— begin Data shown —
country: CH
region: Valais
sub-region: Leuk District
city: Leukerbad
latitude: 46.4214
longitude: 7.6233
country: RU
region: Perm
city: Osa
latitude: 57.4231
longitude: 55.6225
— end Data shown —
— begin Data shown —
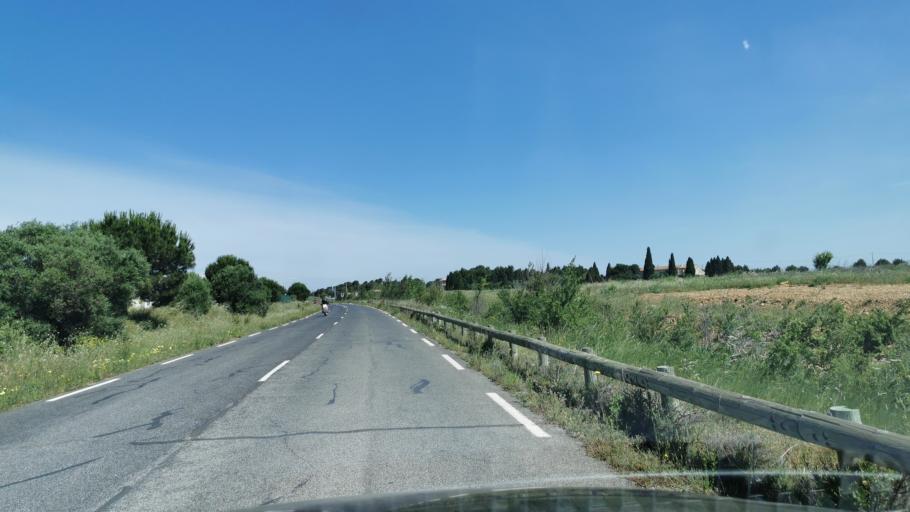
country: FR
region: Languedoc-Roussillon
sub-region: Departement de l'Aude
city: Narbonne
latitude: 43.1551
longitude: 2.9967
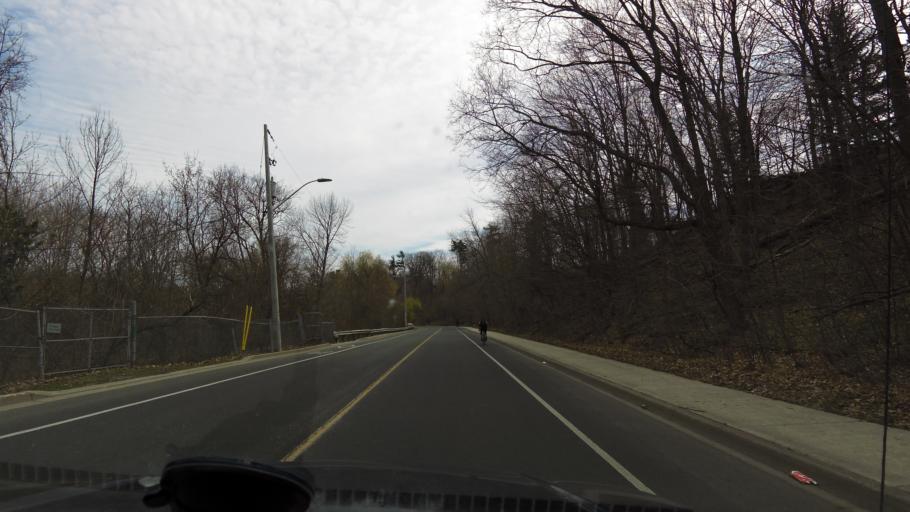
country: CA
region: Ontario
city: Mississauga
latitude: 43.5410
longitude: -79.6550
— end Data shown —
• [To be done]
Starting at the line with "city: Narbonne" and ending after the line with "longitude: -79.6550", give those lines again with "latitude" changed to "lat" and nothing else altered. Leave out the pictures.

• [Response to the exercise]
city: Narbonne
lat: 43.1551
longitude: 2.9967
country: CA
region: Ontario
city: Mississauga
lat: 43.5410
longitude: -79.6550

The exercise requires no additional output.